Inadequate follow-up ends in a kidney transplant
SMALL AMOUNTS OF PROTEIN AND BLOOD appeared in urine samples obtained during routine screenings of a 34-year-old man by his primary care physician. The doctor never told the patient about the proteinuria and reassured him that the presence of blood was normal for some adults and nothing to worry about.
The physician requested a urology consult on 1 occasion, but no cause was found for the blood and protein in the urine. After a further workup, the primary care physician concluded that it was benign. The urologist maintained that it wasn’t his job to do a workup for kidney disease or proteinuria; a kidney specialist would normally do such a work-up.
The blood and protein in the patient’s urine increased during subsequent years. The primary care physician didn’t order additional testing or consult a kidney specialist.
At a routine physical exam 5 years after the initial finding of proteinuria and hematuria, the patient’s blood and urine screening tests were grossly abnormal; he had anemia and kidney failure and needed immediate hospitalization. The primary care physician didn’t tell the patient about the abnormal test results because he didn’t see them—a lapse he blamed on a system error and office staff.
Several weeks after his latest doctor visit, the patient became acutely ill. His kidneys stopped functioning, and he went into hypertensive crisis. He was hospitalized and IgA nephropathy was diagnosed. His kidneys never recovered. The patient was placed on hemodialysis and received a kidney transplant 6 months later.
PLAINTIFF’S CLAIM Although IgA nephropathy has no known cause or cure, it can be treated with diet modification, lifestyle change, blood pressure control, and medication. With proper diagnosis and treatment, the patient would have retained kidney function for another 2½ years or more.
DOCTORS’ DEFENSE Earlier diagnosis would have prolonged kidney function for only about 6 months.
VERDICT $400,000 Massachusetts settlement.
COMMENT Blaming a bad outcome on “a system error and office staff ” is unlikely to be a winning defense in a court of law.
Teenager dies of undiagnosed pneumonia
A 16-YEAR-OLD GIRL was taken to the emergency room with diarrhea, fever, a nonproductive cough, chest pain, and rhinorrhea. The pediatrician and nurse who examined her found no abnormalities of the lungs, respiration, or oxygenation. A viral syndrome and/or infection of the upper respiratory tract was diagnosed. The girl was discharged with instructions to see her primary physician and return to the ER if her condition worsened.
The patient saw her pediatrician 3 days later after becoming increasingly weak. The pediatrician noted abnormalities in her respiration. He diagnosed a virus but prescribed antibiotics, and told the girl to return if her condition became worse. The girl didn’t return and died 3 days later. Her death was attributed to pneumonia.
PLAINTIFF’S CLAIM The pediatrician and nurse in the ER should have diagnosed pneumonia. The differential diagnosis in the ER should have included pneumonia, and the patient shouldn’t have been released until pneumonia had been ruled out. The patient’s pediatrician should have given IV antibiotics and ordered a chest radiograph and white blood cell count.

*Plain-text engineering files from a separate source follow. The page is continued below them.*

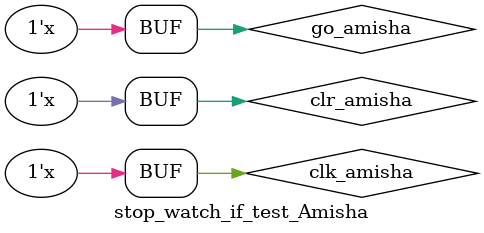
<source format=v>
`timescale 1ns / 1ps


module stop_watch_if_test_Amisha;
	// Inputs
	reg clk_amisha;
	reg go_amisha;
	reg clr_amisha;
	// Outputs
	wire [3:0] d2_amisha;
	wire [3:0] d1_amisha;
	wire [3:0] d0_amisha;
	// Instantiate the Unit Under Test (UUT)
	stop_watch_if_Amisha uut (
		.clk_amisha(clk_amisha), 
		.go_amisha(go_amisha), 
		.clr_amisha(clr_amisha), 
		.d2_amisha(d2_amisha), 
		.d1_amisha(d1_amisha), 
		.d0_amisha(d0_amisha)
	);
	initial begin
		clk_amisha = 0;
		go_amisha = 0;
		clr_amisha = 0;
		#100;
	end
always #50 clk_amisha = ~clk_amisha;  
always #100 go_amisha = ~go_amisha; 
always #150 clr_amisha = ~clr_amisha;         
endmodule


</source>
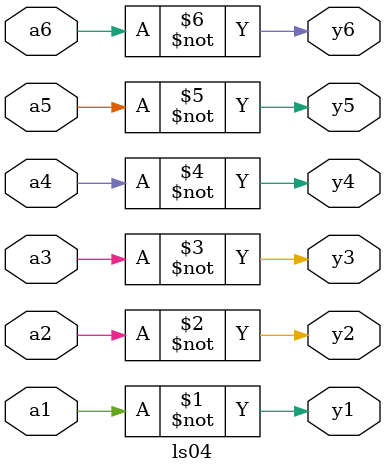
<source format=sv>

/*     _____________
     _|             |_
a1  |_|1          14|_| VCC
     _|             |_                     
y1  |_|2          13|_| a6
     _|             |_
a2  |_|3          12|_| y6
     _|             |_
y2  |_|4          11|_| a5
     _|             |_
a3  |_|5          10|_| y5
     _|             |_
y3  |_|6           9|_| a4
     _|             |_
GND |_|7           8|_| y4
      |_____________|
*/

module ls04
(
	input a1, a2, a3, a4, a5, a6,
	output y1, y2, y3, y4, y5, y6
);

assign y1 = ~a1;
assign y2 = ~a2;
assign y3 = ~a3;
assign y4 = ~a4;
assign y5 = ~a5;
assign y6 = ~a6;
	
endmodule

</source>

DOCTORS’ DEFENSE The patient’s symptoms were characteristic of a viral infection and not typical of a bacterial infection. The pneumonia originated after the patient was last seen and was an aggressive form.
VERDICT $3.9 million New York verdict reduced to $500,000 under a high/low agreement.
COMMENT Our worst nightmare: treating a patient appropriately by withholding antibiotics (in the case of the emergency room staff ) followed by a catastrophic outcome. This case is a great example of why we practice defensive medicine and what’s wrong with our tort system.